Oh, bullshit. It’s a piece of cake. All you have to do is slide into the seat, put your hands on the controls and look out the port cockpit window. I had intercepted an F-14 Tomcat without even knowing it.
“Hey, Ron!” I blurted out. “We got company!”
Eyes wide in amazement, I saw the American fighter- we call them “Turkey’s”- just hanging out there about forty feet away, wings swept to full forward so he could fly as slow as we were. The tail markings indicated it was a Black Spade Tomcat off Nimitz. They were the first outfit to use the new neutral-gray camouflage. No garish paint, squadron insignia or decals. Just a lean gray airplane, all business, with a small black spade painted on the vertical stabilizer. A thirty-seven million dollar air shark.

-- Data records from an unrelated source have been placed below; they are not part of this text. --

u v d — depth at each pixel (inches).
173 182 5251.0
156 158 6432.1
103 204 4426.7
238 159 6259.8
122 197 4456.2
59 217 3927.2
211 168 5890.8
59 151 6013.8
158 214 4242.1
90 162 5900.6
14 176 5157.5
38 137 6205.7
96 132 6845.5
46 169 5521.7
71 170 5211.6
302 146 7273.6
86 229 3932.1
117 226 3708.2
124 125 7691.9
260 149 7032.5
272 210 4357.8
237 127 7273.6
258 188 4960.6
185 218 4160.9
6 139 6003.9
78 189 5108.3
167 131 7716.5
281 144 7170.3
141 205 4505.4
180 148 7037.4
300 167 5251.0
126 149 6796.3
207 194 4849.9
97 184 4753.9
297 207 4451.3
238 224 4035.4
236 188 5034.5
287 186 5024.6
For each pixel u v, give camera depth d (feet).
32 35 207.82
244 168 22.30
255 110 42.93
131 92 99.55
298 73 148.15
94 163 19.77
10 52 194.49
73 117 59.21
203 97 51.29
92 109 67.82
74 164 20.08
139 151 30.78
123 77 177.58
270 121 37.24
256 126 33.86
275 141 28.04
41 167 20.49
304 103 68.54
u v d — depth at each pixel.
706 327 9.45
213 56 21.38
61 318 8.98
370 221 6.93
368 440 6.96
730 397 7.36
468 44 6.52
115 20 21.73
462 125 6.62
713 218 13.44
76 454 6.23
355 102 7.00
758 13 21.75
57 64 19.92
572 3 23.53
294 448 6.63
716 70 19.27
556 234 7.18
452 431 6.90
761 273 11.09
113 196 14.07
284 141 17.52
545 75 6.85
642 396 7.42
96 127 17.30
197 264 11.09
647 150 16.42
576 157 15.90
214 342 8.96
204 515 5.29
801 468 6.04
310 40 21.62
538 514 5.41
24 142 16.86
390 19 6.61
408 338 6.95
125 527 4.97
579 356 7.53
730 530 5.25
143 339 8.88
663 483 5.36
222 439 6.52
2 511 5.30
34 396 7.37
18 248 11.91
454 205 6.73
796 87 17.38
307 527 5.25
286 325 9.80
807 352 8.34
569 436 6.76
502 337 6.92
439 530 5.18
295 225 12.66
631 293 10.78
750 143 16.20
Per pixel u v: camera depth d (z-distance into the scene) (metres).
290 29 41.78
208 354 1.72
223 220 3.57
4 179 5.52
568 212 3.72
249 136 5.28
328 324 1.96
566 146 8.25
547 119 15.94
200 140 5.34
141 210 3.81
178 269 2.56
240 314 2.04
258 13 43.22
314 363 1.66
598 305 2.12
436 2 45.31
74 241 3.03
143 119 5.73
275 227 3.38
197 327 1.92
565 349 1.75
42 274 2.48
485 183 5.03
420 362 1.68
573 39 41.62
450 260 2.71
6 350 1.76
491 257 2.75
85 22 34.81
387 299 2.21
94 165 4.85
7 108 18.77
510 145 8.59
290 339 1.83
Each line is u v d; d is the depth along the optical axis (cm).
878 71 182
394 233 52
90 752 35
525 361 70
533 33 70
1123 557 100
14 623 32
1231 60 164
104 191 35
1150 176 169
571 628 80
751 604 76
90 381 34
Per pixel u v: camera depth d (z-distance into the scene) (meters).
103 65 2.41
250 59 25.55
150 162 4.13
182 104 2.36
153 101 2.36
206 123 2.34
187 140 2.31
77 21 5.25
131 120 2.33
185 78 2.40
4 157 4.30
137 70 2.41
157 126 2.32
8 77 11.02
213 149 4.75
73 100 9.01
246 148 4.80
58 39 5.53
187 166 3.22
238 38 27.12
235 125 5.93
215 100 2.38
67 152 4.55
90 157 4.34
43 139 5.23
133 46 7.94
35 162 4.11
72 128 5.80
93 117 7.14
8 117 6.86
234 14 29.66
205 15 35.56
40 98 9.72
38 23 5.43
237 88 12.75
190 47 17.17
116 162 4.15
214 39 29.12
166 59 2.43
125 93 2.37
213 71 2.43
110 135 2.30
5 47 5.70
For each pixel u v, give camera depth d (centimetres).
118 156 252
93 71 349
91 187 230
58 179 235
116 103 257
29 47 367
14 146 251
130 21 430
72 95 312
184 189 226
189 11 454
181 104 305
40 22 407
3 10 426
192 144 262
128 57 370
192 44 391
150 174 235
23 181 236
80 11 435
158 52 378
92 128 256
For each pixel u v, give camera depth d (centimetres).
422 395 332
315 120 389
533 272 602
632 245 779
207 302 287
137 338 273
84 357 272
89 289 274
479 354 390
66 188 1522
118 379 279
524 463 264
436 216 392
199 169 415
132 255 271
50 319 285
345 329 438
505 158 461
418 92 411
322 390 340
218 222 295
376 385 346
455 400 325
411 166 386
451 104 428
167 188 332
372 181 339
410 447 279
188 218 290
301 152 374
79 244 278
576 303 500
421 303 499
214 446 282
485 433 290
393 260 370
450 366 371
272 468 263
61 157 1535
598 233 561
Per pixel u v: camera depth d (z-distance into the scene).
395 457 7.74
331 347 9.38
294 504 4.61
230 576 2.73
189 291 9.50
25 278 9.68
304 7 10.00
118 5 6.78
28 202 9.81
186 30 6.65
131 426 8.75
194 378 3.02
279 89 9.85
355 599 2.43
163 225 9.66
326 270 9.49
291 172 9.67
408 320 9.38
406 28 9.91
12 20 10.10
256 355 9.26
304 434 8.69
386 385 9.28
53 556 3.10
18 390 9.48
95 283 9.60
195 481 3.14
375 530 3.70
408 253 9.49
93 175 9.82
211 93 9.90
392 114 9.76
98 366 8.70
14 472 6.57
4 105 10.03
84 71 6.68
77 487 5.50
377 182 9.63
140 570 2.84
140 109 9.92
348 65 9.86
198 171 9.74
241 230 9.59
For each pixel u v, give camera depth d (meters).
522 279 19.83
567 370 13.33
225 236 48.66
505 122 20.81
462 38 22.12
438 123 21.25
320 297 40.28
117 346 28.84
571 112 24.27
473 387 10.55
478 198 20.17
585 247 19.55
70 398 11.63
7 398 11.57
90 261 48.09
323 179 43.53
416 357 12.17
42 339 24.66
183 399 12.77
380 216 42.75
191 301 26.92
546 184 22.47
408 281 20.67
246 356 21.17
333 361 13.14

There was no way for them to know that I was just a tourist, so I casually gave them a “thumbs up” and the radar intercept operator in the back seat acknowledged it. His visor was down and I could almost see our reflection in it. The fighter paced us for about thirty seconds, looking at the name painted over the access hatch of our aircraft. “The Spirit of Olongapo.” Then they slid out in front of us in the clear sunlit air, lit the afterburners, wings programming back into a sharp “V” and they disappeared.
“Wow” I said cleverly.
“Yeah,” said Ron, pressing his throat mike. “But look for his wingman.”
I didn’t have to look far. Suddenly appearing right in our windshield was the planform of an F-14. It seemed close enough to touch. “Shit!” Our airplane flew into the jet wake and pitched violently until we passed through to clear air. My heart was beating rapidly. “Does that happen often?” I asked when I could steady my voice.
“Only with assholes. Goes with the mission area. The jet-jocks get bored. They call it thumping. They come up underneath where you can’t see them and then pull into the vertical right in front of you. That one wasn’t too bad. He was probably two hundred feet away.”
“Jeeze. Seemed closer than that. Dan might have to check this seat before he sits down again.”
Of course, I meant to tell you how we got to be so good at what we were doing- not that we weren’t anyway, but we sure had an opportunity to practice a lot more when USS Ranger pranged that stupid merchant ship in the Straits of Malacca, and we had to go cover for her.